§ **TASK**: Quote the lines of the data below, starting at the line that contains "不晓得是她总是走快一步，还是世事总是行慢一步。 c:226" and continuing through the end of the data, with both ends included.

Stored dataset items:
☆ ☆ ☆ ☆ ☆ ☆ ☆

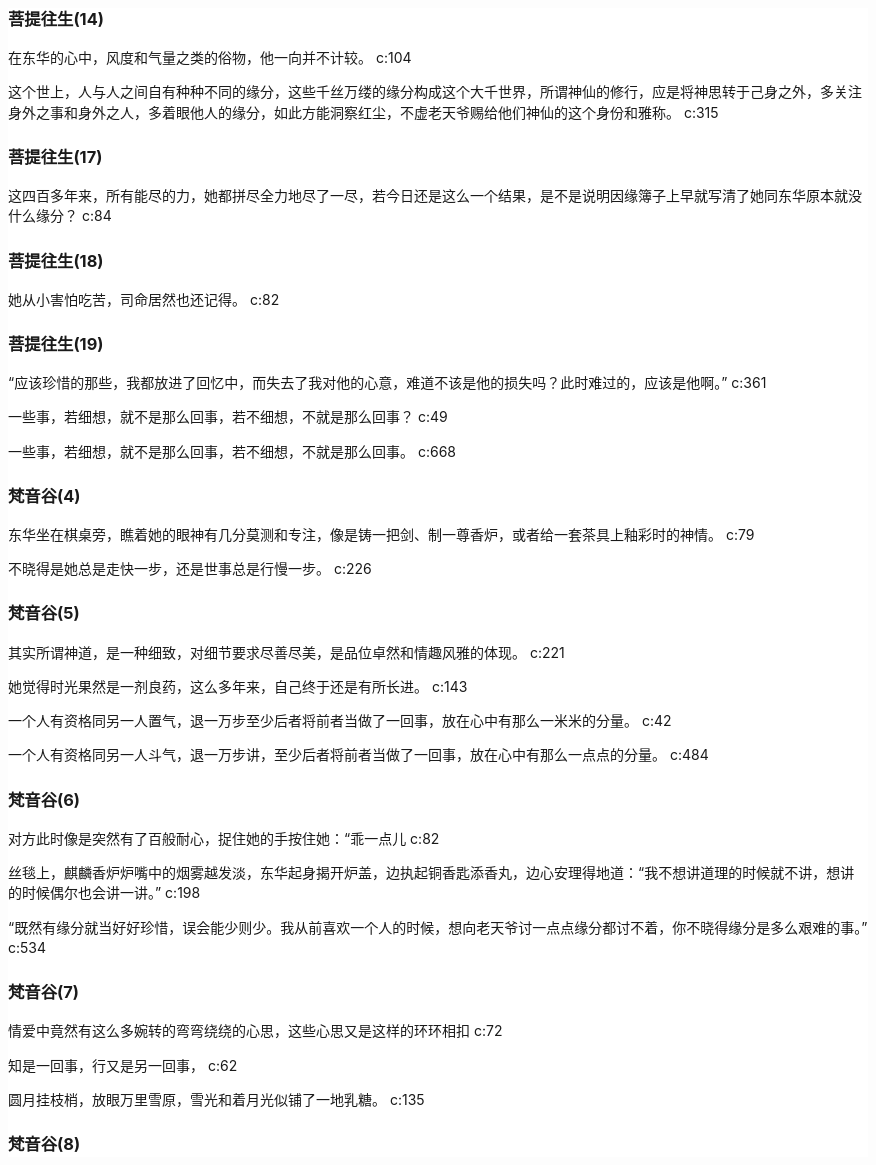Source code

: ### 菩提往生(14)

在东华的心中，风度和气量之类的俗物，他一向并不计较。 c:104

这个世上，人与人之间自有种种不同的缘分，这些千丝万缕的缘分构成这个大千世界，所谓神仙的修行，应是将神思转于己身之外，多关注身外之事和身外之人，多着眼他人的缘分，如此方能洞察红尘，不虚老天爷赐给他们神仙的这个身份和雅称。 c:315

### 菩提往生(17)

这四百多年来，所有能尽的力，她都拼尽全力地尽了一尽，若今日还是这么一个结果，是不是说明因缘簿子上早就写清了她同东华原本就没什么缘分？ c:84

### 菩提往生(18)

她从小害怕吃苦，司命居然也还记得。 c:82

### 菩提往生(19)

“应该珍惜的那些，我都放进了回忆中，而失去了我对他的心意，难道不该是他的损失吗？此时难过的，应该是他啊。” c:361

一些事，若细想，就不是那么回事，若不细想，不就是那么回事？ c:49

一些事，若细想，就不是那么回事，若不细想，不就是那么回事。 c:668

### 梵音谷(4)

东华坐在棋桌旁，瞧着她的眼神有几分莫测和专注，像是铸一把剑、制一尊香炉，或者给一套茶具上釉彩时的神情。 c:79

不晓得是她总是走快一步，还是世事总是行慢一步。 c:226

### 梵音谷(5)

其实所谓神道，是一种细致，对细节要求尽善尽美，是品位卓然和情趣风雅的体现。 c:221

她觉得时光果然是一剂良药，这么多年来，自己终于还是有所长进。 c:143

一个人有资格同另一人置气，退一万步至少后者将前者当做了一回事，放在心中有那么一米米的分量。 c:42

一个人有资格同另一人斗气，退一万步讲，至少后者将前者当做了一回事，放在心中有那么一点点的分量。 c:484

### 梵音谷(6)

对方此时像是突然有了百般耐心，捉住她的手按住她：“乖一点儿 c:82

丝毯上，麒麟香炉炉嘴中的烟雾越发淡，东华起身揭开炉盖，边执起铜香匙添香丸，边心安理得地道：“我不想讲道理的时候就不讲，想讲的时候偶尔也会讲一讲。” c:198

“既然有缘分就当好好珍惜，误会能少则少。我从前喜欢一个人的时候，想向老天爷讨一点点缘分都讨不着，你不晓得缘分是多么艰难的事。” c:534

### 梵音谷(7)

情爱中竟然有这么多婉转的弯弯绕绕的心思，这些心思又是这样的环环相扣 c:72

知是一回事，行又是另一回事， c:62

圆月挂枝梢，放眼万里雪原，雪光和着月光似铺了一地乳糖。 c:135

### 梵音谷(8)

☆ ☆ ☆ ☆ ☆ ☆ ☆

§ **OUTPUT OF THE EXERCISE**:
不晓得是她总是走快一步，还是世事总是行慢一步。 c:226

### 梵音谷(5)

其实所谓神道，是一种细致，对细节要求尽善尽美，是品位卓然和情趣风雅的体现。 c:221

她觉得时光果然是一剂良药，这么多年来，自己终于还是有所长进。 c:143

一个人有资格同另一人置气，退一万步至少后者将前者当做了一回事，放在心中有那么一米米的分量。 c:42

一个人有资格同另一人斗气，退一万步讲，至少后者将前者当做了一回事，放在心中有那么一点点的分量。 c:484

### 梵音谷(6)

对方此时像是突然有了百般耐心，捉住她的手按住她：“乖一点儿 c:82

丝毯上，麒麟香炉炉嘴中的烟雾越发淡，东华起身揭开炉盖，边执起铜香匙添香丸，边心安理得地道：“我不想讲道理的时候就不讲，想讲的时候偶尔也会讲一讲。” c:198

“既然有缘分就当好好珍惜，误会能少则少。我从前喜欢一个人的时候，想向老天爷讨一点点缘分都讨不着，你不晓得缘分是多么艰难的事。” c:534

### 梵音谷(7)

情爱中竟然有这么多婉转的弯弯绕绕的心思，这些心思又是这样的环环相扣 c:72

知是一回事，行又是另一回事， c:62

圆月挂枝梢，放眼万里雪原，雪光和着月光似铺了一地乳糖。 c:135

### 梵音谷(8)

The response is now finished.